__Required action__
Give the number of lines below that hold "sódio", and only that.

[Transcribed page contents]

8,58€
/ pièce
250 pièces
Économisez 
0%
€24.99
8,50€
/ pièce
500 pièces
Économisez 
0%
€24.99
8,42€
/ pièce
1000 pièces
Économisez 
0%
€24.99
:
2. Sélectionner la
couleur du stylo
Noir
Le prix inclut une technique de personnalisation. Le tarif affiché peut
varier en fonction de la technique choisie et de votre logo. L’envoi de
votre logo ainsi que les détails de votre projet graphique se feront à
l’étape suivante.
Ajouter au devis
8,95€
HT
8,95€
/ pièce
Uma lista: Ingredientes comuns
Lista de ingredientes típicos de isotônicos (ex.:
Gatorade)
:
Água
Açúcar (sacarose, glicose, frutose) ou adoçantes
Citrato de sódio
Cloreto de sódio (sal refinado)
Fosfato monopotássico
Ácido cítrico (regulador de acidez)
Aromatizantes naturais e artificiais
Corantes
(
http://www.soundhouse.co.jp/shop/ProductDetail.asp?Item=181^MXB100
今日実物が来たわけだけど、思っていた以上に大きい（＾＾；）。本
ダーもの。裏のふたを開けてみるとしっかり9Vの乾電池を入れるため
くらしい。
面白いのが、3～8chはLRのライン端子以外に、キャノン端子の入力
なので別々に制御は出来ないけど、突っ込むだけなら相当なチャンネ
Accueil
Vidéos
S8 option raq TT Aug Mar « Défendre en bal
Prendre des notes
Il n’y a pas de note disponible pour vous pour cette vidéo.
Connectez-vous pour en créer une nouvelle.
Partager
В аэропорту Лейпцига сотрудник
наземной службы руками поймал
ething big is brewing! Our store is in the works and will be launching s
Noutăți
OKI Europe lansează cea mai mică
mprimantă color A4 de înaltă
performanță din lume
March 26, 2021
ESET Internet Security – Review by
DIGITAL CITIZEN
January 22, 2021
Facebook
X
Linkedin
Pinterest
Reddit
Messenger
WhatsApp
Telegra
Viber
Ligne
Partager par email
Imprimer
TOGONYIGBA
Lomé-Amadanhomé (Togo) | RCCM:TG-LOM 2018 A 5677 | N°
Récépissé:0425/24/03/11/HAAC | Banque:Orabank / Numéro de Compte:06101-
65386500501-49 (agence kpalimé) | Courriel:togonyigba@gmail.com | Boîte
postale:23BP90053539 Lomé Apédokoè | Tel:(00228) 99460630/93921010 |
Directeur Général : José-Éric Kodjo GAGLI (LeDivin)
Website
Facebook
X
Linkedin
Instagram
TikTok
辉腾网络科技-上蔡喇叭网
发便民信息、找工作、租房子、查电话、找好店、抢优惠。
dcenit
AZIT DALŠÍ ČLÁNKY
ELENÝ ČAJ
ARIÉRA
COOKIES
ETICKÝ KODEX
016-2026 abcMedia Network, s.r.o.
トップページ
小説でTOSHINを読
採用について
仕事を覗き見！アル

__Solved problem__
2